As a leader of a growth-stage business, you are a superhero. You put out fires while moving the company forward strategically. Your typical day probably involves HR, finance, operations, supply chain, sales, and legal. Sandwiched between all of that is your personal life. You try to make time for blogging, writing newsletters, and marketing your business. Let’s be honest. You don’t have enough bandwidth to build a strong marketing foundation for your growing business while managing everything else.
We have watched marketing cripple some companies, so we are sharing some of the most crucial things you can do to set your company up for marketing success.
If you can find time to only do three things, please let it be these!
HOW TO BUILD A STRONG MARKETING FOUNDATION TIP #1
SLOW DOWN BEFORE MAKING A DECISION
One of the most frequent areas businesses want our help with is a CRM implementation. When we ask what the timeframe for the project looks like, they give us a blank look, and normally say “yesterday!” Then they say a week or two would work. This still isn’t long enough. You need to allocate more time!

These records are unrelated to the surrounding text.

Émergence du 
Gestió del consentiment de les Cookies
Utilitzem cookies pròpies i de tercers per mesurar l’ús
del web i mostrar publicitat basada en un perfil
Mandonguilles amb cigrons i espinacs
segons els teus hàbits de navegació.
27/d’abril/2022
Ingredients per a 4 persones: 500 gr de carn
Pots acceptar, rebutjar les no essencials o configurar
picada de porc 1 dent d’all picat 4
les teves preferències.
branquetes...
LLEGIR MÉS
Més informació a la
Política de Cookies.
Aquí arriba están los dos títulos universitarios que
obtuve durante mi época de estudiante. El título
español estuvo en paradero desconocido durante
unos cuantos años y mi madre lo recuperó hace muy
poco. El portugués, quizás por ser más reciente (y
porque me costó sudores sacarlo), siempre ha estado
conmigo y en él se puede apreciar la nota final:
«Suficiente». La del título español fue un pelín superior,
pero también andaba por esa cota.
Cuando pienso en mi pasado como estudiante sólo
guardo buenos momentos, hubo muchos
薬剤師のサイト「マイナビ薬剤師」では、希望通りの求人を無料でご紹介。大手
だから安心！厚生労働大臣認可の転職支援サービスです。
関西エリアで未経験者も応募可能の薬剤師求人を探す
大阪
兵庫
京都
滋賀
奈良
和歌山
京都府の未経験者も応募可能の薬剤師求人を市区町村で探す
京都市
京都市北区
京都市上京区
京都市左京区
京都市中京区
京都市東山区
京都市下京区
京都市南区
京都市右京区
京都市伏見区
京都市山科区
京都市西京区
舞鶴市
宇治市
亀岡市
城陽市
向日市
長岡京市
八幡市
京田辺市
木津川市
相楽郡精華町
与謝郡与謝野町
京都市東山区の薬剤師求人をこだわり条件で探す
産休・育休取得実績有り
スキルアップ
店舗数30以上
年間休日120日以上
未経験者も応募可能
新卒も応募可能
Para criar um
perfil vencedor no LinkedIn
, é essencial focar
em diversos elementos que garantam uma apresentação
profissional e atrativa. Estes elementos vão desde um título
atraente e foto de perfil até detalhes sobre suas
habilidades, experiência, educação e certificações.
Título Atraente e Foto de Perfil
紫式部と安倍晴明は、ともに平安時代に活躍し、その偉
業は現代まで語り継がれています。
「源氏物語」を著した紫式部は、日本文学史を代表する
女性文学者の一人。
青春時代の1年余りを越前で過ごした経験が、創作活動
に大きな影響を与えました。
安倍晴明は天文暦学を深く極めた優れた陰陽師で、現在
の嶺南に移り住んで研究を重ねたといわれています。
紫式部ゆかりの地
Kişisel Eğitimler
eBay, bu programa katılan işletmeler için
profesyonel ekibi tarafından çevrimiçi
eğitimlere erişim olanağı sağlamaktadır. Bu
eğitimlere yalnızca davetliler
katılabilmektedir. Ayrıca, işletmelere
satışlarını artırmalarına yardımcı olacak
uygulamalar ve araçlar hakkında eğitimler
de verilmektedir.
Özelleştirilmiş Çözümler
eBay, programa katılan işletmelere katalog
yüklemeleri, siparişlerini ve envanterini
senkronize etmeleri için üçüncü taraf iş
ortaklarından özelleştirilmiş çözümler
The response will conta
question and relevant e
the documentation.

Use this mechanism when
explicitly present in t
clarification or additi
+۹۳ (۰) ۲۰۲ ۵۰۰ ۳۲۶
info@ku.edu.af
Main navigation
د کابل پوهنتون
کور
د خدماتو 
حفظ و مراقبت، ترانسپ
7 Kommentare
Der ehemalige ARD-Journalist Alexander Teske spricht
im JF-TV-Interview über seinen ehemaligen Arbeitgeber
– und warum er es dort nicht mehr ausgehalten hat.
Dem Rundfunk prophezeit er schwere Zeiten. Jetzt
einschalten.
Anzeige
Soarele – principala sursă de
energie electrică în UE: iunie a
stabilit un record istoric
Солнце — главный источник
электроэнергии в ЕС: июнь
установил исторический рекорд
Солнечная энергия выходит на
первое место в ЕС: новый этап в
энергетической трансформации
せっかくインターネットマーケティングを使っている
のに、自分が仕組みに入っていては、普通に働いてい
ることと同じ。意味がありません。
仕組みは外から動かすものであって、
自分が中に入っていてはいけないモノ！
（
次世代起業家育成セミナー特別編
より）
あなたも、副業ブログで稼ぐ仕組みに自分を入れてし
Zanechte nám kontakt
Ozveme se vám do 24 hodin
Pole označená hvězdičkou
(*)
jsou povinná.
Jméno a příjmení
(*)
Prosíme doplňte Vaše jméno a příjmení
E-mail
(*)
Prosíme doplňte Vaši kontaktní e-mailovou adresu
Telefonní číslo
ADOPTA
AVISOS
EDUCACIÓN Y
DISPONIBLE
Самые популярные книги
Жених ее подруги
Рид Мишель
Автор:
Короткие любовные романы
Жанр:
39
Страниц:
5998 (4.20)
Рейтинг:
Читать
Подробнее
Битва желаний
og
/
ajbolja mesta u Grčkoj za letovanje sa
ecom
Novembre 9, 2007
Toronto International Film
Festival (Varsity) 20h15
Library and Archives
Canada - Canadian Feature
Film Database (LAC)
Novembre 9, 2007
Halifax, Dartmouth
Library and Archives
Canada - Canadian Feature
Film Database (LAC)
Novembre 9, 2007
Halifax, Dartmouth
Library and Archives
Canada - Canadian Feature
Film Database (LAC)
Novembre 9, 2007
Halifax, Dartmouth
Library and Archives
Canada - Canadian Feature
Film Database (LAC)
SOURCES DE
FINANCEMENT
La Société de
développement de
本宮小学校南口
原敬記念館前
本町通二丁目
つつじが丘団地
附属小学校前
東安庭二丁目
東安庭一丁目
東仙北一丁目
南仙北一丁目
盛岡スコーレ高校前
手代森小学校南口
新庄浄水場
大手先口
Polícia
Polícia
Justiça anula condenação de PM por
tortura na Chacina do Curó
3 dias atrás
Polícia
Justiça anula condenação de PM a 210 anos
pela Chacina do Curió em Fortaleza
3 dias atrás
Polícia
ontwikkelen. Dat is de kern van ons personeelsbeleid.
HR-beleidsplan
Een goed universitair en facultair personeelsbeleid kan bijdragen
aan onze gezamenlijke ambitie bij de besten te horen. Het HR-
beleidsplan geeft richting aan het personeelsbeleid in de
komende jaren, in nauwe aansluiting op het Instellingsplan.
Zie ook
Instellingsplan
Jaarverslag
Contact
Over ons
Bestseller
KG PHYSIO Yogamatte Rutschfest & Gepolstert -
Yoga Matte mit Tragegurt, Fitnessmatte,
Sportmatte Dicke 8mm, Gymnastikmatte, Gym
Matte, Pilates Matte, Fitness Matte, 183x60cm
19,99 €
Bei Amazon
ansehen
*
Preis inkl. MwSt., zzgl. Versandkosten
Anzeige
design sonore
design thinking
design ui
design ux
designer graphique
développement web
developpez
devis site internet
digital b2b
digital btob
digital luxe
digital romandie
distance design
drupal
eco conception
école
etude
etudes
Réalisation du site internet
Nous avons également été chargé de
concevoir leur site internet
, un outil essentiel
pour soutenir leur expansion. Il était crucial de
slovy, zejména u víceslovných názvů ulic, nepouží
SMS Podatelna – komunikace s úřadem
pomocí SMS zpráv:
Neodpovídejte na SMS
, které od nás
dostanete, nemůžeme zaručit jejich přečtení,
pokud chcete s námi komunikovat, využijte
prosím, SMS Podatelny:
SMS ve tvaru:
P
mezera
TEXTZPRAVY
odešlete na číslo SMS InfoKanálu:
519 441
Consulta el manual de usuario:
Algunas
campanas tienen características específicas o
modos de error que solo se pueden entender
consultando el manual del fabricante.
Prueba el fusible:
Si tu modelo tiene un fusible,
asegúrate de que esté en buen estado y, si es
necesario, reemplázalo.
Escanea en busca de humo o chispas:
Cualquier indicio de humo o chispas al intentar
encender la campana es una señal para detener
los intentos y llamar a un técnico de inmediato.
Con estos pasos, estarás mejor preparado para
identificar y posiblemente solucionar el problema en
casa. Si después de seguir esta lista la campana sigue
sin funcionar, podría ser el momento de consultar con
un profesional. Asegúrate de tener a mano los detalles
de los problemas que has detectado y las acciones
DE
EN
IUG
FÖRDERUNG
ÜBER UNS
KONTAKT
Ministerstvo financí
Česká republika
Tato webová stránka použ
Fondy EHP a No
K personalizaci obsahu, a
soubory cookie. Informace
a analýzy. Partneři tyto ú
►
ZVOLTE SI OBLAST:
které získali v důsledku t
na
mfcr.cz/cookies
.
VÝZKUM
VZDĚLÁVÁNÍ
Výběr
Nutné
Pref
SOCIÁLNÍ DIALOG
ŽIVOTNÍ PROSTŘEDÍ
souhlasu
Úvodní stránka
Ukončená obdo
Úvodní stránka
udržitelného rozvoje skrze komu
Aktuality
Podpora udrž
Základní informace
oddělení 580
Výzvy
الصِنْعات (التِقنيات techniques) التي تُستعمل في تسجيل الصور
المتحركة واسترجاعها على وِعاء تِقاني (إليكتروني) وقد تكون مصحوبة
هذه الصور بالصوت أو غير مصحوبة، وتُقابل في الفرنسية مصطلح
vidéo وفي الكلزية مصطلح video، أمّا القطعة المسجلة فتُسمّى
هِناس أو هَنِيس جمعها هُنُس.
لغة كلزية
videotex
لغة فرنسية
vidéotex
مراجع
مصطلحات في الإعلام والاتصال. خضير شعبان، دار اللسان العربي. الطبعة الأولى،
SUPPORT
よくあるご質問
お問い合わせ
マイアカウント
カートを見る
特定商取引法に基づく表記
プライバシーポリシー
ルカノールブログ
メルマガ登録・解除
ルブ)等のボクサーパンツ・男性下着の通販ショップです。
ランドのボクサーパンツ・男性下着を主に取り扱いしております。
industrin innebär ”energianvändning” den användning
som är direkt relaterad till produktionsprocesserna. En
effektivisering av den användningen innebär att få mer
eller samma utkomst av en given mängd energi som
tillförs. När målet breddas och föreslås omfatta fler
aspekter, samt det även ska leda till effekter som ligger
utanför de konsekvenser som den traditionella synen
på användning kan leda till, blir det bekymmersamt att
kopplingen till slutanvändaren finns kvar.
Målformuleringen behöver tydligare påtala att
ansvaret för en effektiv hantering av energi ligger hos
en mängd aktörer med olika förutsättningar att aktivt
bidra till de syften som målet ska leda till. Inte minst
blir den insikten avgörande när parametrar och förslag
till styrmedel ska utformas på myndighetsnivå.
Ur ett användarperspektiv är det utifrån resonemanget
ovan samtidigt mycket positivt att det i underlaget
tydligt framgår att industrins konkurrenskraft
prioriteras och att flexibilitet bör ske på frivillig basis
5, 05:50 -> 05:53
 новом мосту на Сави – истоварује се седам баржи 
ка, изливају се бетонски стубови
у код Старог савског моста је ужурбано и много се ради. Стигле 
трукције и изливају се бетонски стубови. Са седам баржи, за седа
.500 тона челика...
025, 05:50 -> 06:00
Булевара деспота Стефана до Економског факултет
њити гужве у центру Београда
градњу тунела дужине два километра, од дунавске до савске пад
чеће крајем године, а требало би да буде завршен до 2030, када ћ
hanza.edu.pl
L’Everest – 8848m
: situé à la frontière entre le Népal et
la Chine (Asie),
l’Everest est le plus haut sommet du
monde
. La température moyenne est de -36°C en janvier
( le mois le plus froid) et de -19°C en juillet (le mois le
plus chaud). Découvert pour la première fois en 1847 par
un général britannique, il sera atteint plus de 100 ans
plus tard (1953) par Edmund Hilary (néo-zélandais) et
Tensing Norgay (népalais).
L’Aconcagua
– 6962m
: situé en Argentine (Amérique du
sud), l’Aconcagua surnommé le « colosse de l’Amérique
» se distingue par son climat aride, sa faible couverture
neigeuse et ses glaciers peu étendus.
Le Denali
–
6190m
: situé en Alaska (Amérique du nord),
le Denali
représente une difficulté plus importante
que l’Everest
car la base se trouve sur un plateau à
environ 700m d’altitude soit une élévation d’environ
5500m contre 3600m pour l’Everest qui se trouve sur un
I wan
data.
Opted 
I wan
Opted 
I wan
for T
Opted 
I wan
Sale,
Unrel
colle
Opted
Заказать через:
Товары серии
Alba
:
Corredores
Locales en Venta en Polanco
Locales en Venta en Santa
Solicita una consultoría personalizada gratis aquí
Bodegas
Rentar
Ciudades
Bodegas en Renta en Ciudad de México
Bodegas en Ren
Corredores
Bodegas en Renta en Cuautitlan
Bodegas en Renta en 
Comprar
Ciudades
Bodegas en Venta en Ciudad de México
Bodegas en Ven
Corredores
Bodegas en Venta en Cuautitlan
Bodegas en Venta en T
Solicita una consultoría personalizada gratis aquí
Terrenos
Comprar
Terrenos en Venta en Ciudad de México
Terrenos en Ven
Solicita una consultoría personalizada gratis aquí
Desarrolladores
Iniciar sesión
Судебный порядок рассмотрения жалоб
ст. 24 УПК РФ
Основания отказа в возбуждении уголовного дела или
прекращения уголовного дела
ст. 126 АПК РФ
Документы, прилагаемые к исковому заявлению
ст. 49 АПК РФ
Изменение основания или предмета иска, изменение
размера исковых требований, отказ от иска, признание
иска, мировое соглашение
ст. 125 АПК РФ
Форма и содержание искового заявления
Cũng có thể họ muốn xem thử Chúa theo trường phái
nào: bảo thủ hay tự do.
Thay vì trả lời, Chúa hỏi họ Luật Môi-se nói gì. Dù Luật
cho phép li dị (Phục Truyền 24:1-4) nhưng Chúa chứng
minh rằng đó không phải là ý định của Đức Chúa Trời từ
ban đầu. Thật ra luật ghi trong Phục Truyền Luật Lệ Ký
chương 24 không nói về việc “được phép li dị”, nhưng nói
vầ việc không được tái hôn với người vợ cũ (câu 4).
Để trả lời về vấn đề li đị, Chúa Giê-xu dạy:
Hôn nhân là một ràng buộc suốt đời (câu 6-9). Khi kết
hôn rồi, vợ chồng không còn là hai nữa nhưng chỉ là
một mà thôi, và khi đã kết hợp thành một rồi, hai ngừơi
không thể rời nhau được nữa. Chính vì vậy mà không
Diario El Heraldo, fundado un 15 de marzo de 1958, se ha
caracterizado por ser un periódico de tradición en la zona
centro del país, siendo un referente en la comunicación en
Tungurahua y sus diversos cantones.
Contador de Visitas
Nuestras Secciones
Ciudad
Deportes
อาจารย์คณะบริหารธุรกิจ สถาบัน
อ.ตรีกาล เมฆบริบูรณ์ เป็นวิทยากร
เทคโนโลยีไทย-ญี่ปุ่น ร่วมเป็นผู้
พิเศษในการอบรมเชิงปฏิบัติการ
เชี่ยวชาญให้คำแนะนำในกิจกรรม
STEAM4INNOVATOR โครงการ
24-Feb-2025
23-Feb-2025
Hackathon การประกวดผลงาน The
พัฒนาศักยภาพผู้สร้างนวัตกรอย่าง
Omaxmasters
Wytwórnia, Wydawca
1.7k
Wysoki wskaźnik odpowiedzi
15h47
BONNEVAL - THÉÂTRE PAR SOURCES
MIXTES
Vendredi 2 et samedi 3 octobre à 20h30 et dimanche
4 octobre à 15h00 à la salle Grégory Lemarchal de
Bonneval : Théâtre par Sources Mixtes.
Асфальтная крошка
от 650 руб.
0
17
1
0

At the MarTech Conference in San Francisco, I met a marketing technologist for a medium size bank. The selection and setup process for their CRM took over a year. For a smaller business that may have less data to migrate, it won’t necessarily take as long. But, a CRM implementation should not be rushed.
Plan to spend 1-2 months planning and reviewing software options. After selecting your CRM, get into implementation details like data cleanup. To do this, you will need to establish your CRM data structure. Allocate at least a month or two to set up your system and import data. Add data in batches, test the set up, and make changes to the system several times before rolling out to your team.
HOW TO BUILD A STRONG MARKETING FOUNDATION TIP #2
KEEP YOUR SYSTEMS SIMPLE & FLEXIBLE
Select tools that will support your company over the next 2-3 years. Hopefully, you will experience fast and sustainable growth. At a certain point, you will outgrow your systems and will need tools with more sophisticated and advanced functionality. For example, Google Analytics will capture all sessions on your website until you reach 10 million hits per month. However, when you reach a certain threshold, it provides only sample data. You will need to upgrade to see your complete data, which is critical to making smart business decisions.
That being said, don’t go bottom-of-the-barrel on your tools. You need them to be reliable and easy to use. You need to make decisions about your technology so that you can make adjustments in the future without the assistance of your designers and developers. Try not to complicate things that can be basic.
As a growing business, choose systems like WordPress for your website and Unbounce for your landing pages. These tools do not require technical skills or training to use. Plus, they integrate with a lot of other tools you may want to use. Using an easy content management system (CMS) will mean that, as you learn what messaging resonates most with your customers, you can rapidly update your website copy. This should cause visitors to convert to leads at a higher rate.
HOW TO BUILD A STRONG MARKETING FOUNDATION TIP #3
DELEGATE THE RIGHT TASKS
Since you’re reading a blog about marketing, we assume you respect the role marketing plays in growing a company. We’re not here to try to convince you that marketing is important. You can read plenty of other articles about that on a million other blogs. However, you would be surprised by how many growth-stage company leaders don’t grasp marketing’s importance.
We often encounter companies that say they understand the value marketing provides to a growing business, but turn around and hire interns to do a Marketing Manager or CMO’s job. Would you hire an intern to be your CFO? Probably not. So, hopefully you are also wise enough to realize that interns should not be employed as strategic decision makers when it comes to marketing either.
Building a marketing technology stack requires a series of strategic decisions. Creating an implementation plan requires specialized skills that experts spend years honing. Delegating these responsibilities to someone who is junior does not benefit your company – or your junior staff member. Instead, ask them to prepare comparisons between software systems and your requirements. Involve them in organizing data for export and import. Give them clearly defined pieces of the project to own.
LET’S WRAP THIS UP
Rushing decisions, using software tools maintain your dependency on designers and developers, and relying on inexperienced staff for strategic work are mistakes we see companies routinely make. Get these fundamental steps right and you will have a good foundation to build a strong marketing foundation.